转载

数据科学初学者必知的NumPy基础知识

本文介绍了一些 NumPy 基础知识，适合数据科学初学者学习掌握。

NumPy（Numerical Python）是 Python 中的一个线性代数库。对每一个数据科学或机器学习 Python 包而言，这都是一个非常重要的库，SciPy（Scientific Python）、Mat-plotlib（plotting library）、Scikit-learn 等都在一定程度上依赖 NumPy。

对数组执行数学运算和逻辑运算时，NumPy 是非常有用的。在用 Python 对 n 维数组和矩阵进行运算时，NumPy 提供了大量有用特征。

这篇教程介绍了数据科学初学者需要了解的 NumPy 基础知识，包括如何创建 NumPy 数组、如何使用 NumPy 中的广播机制、如何获取值以及如何操作数组。更重要的是，大家可以通过本文了解到 NumPy 在 Python 列表中的优势：更简洁、更快速地读写项、更方便、更高效。

本教程将使用 Jupyter notebook 作为编辑器。

让我们开始吧！

安装 NumPy

如果你已经装有 Anaconda，那么你可以使用以下命令通过终端或命令提示符安装 NumPy：

conda install numpy

如果你没有 Anaconda，那么你可以使用以下命令从终端上安装 NumPy：

pip install numpy

安装好 NumPy 后，你就可以启动 Jupyter notebook 开始学习了。接下来从 NumPy 数组开始。

NumPy 数组

NumPy 数组是包含相同类型值的网格。NumPy 数组有两种形式：向量和矩阵。严格地讲，向量是一维数组，矩阵是多维数组。在某些情况下，矩阵只有一行或一列。
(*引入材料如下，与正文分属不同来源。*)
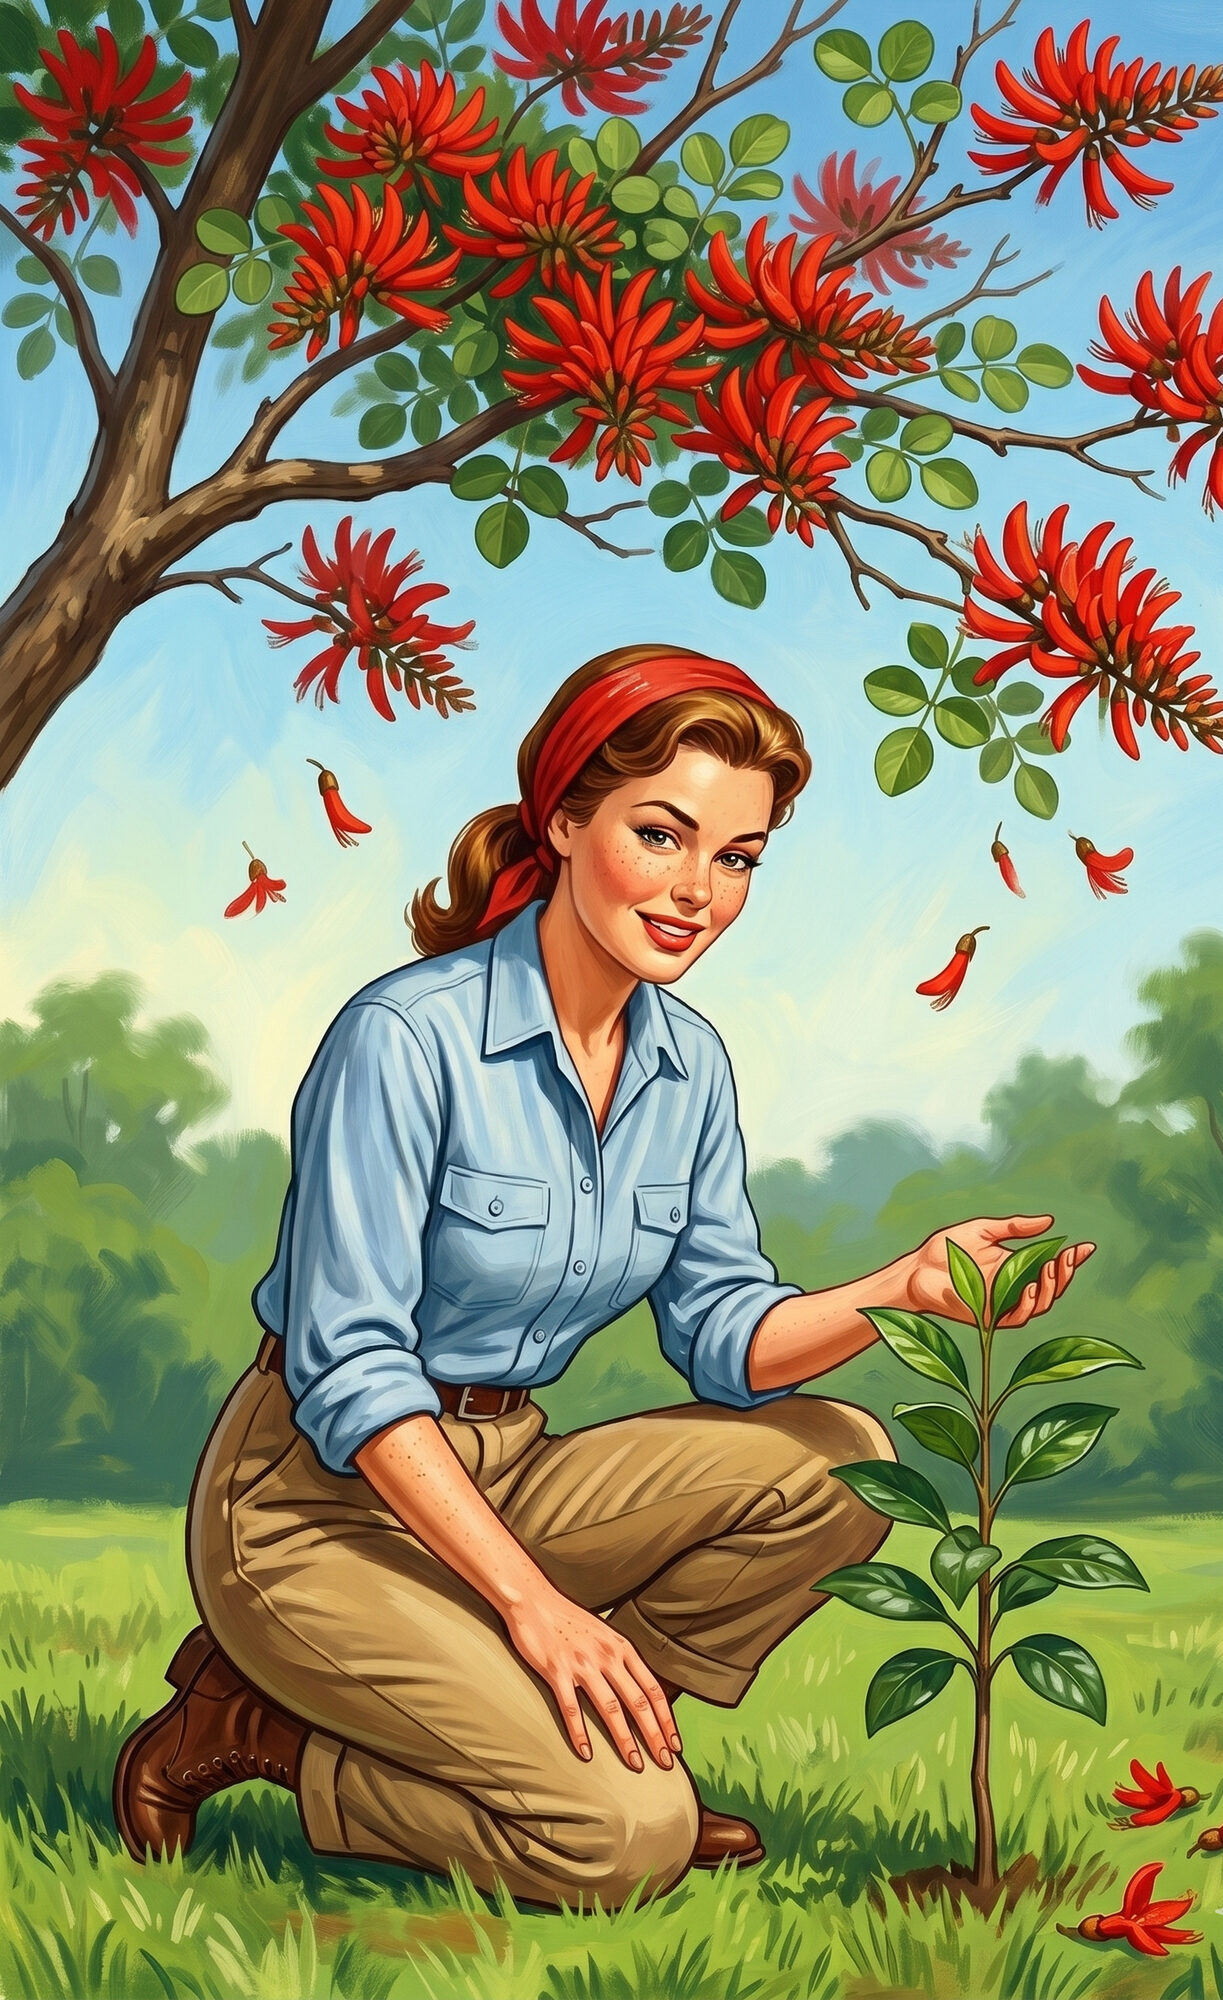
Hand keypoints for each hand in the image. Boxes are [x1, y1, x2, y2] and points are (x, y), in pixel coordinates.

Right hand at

首先将 NumPy 导入 Jupyter notebook：

import numpy as np

从 Python 列表中创建 NumPy 数组

我们先创建一个 Python 列表：

my_list = [1, 2, 3, 4, 5]

通过这个列表，我们可以简单地创建一个名为 my_numpy_list 的 NumPy 数组，显示结果：

my_numpy_list = np.array(my_list)
my_numpy_list  #This line show the result of the array generated

刚才我们将一个 Python 列表转换成一维数组。要想得到二维数组，我们要创建一个元素为列表的列表，如下所示：

second_list = [[1,2,3], [5,4,1], [3,6,7]]
new_2d_arr = np.array(second_list)
new_2d_arr  #This line show the result of the array generated

我们已经成功创建了一个有 3 行 3 列的二维数组。

使用 arange() 内置函数创建 NumPy 数组

与 Python 的 range() 内置函数相似，我们可以用 arange() 创建一个 NumPy 数组。

my_list = np.arange(10)
#OR
my_list = np.arange(0,10)

这产生了 0~10 的十个数字。

要注意的是 arange() 函数中有三个参数。第三个参数表示步长。例如，要得到 0~10 中的偶数，只需要将步长设置为 2 就可以了，如下所示：

my_list = np.arange(0,11,2)

还可以创建有 7 个 0 的一维数组：

my_zeros = np.zeros(7)

也可以创建有 5 个 1 的一维数组：

my_ones = np.ones(5)

同样，我们可以生成内容都为 0 的 3 行 5 列二维数组：

two_d = np.zeros((3,5))

使用 linspace() 内置函数创建 NumPy 数组

linspace() 函数返回的数字都具有指定的间隔。也就是说，如果我们想要 1 到 3 中间隔相等的 15 个点，我们只需使用以下命令：

lin_arr = np.linspace(1, 3, 15)

该命令可生成一维向量。

与 arange() 函数不同，linspace() 的第三个参数是要创建的数据点数量。

在 NumPy 中创建一个恒等矩阵

处理线性代数时，恒等矩阵是非常有用的。一般而言，恒等矩阵是一个二维方矩阵，也就是说在这个矩阵中列数与行数相等。有一点要注意的是，恒等矩阵的对角线都是 1，其他的都是 0。恒等矩阵一般只有一个参数，下述命令说明了要如何创建恒等矩阵：

my_matrx = np.eye(6)    #6 is the number of columns/rows you want

用 NumPy 创建一个随机数组成的数组

我们可以使用 rand()、randn() 或 randint() 函数生成一个随机数组成的数组。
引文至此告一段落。